Extracted data entries:
☆ ☆ ☆

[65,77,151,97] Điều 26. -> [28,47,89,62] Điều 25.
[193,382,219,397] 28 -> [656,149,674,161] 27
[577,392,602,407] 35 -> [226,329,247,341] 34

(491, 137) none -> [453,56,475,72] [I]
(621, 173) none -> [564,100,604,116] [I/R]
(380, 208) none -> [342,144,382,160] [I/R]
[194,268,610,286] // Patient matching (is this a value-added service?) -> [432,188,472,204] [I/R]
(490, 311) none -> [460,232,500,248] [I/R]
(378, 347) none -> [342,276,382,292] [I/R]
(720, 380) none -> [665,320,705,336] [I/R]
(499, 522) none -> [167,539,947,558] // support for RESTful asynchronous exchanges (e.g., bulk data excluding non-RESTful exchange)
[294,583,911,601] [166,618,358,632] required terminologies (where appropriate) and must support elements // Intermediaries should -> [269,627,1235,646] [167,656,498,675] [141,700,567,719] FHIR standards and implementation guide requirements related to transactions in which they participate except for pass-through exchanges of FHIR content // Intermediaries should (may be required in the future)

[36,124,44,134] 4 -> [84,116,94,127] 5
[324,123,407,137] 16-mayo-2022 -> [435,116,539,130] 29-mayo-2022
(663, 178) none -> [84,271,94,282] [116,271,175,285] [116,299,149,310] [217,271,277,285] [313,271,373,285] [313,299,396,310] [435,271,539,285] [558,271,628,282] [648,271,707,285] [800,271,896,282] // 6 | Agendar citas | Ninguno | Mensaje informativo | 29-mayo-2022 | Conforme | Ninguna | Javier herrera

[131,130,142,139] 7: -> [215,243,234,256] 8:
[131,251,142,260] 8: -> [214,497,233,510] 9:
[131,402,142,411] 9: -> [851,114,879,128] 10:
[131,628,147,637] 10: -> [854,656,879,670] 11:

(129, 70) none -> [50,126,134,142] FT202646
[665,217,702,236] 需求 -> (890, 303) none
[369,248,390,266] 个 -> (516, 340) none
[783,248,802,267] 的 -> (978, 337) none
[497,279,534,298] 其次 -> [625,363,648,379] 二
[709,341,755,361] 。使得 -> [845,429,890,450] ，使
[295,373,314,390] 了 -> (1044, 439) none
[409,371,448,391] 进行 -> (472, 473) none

☆ ☆ ☆

PROBLEM DETAILS:
Which lines of the entries above contain the word "exchanges"? Copy each of them.

EXERCISE RESPONSE:
(499, 522) none -> [167,539,947,558] // support for RESTful asynchronous exchanges (e.g., bulk data excluding non-RESTful exchange)
[294,583,911,601] [166,618,358,632] required terminologies (where appropriate) and must support elements // Intermediaries should -> [269,627,1235,646] [167,656,498,675] [141,700,567,719] FHIR standards and implementation guide requirements related to transactions in which they participate except for pass-through exchanges of FHIR content // Intermediaries should (may be required in the future)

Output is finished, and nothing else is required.